The study shows that students in Indiana were more likely than students across the country to attempt suicide, increasing from 7 percent in 2003 to 11 percent in 2011.

Last year in Allen County, five people younger than 25 committed suicide, McMahan said.

“While this rate is right at the national level, it’s more than we want to see in this county,” she said.

McMahan categorizes young people as those age 25 or younger.

“Studies have shown that physiologically, the frontal cortex of the brain – responsible for critical thinking and decision making – is not fully developed until the age of 25,” McMahan said.

“We put these kids in positions where they must make decisions they are not prepared or capable of making,” McMahan said.

McMahan is part of a newly formed group in Allen County that hopes to provide a platform to motivate changes in behavior among young people by addressing the root cause of risky behaviors.

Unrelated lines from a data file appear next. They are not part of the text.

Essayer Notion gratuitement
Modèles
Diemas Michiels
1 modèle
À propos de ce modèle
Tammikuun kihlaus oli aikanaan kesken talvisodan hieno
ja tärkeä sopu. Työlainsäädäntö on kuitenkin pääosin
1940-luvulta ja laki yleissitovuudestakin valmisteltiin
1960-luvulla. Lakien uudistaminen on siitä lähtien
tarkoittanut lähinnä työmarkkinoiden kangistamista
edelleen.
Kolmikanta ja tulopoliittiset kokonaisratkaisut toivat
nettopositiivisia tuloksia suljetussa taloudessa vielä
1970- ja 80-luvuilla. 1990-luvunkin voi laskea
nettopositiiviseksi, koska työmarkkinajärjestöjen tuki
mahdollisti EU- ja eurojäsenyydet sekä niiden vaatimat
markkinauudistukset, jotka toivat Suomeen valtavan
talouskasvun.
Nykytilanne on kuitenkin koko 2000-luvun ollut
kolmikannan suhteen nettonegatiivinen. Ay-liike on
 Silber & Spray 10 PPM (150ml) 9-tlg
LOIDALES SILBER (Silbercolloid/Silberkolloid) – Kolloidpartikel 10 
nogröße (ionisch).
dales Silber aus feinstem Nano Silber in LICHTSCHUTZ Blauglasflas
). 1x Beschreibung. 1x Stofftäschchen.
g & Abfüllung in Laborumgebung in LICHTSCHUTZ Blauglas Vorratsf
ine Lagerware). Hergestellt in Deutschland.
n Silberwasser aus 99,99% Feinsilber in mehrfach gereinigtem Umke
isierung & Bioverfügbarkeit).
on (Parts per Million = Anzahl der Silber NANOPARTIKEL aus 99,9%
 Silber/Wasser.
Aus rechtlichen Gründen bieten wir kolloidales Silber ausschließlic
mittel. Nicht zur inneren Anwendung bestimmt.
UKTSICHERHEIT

The group is developing a strategic plan to offer the community life skills educational courses, she said.

While the initial classes will focus on young people and the specific issues they face – bullying, alcohol and drug abuse, obesity, sexually transmitted diseases, depression, relationship violence – they would like to eventually expand the courses to include special populations such as suddenly single adults who find themselves back in the dating arena and gays and lesbians, McMahan said.

In addition, a summer intern at the Health Department is meeting regularly with several teenage focus groups to analyze their needs and pinpoint the gaps in addressing those needs, McMahan said.

“We want to know how we can help these kids,” McMahan said. “They are crying out for help.”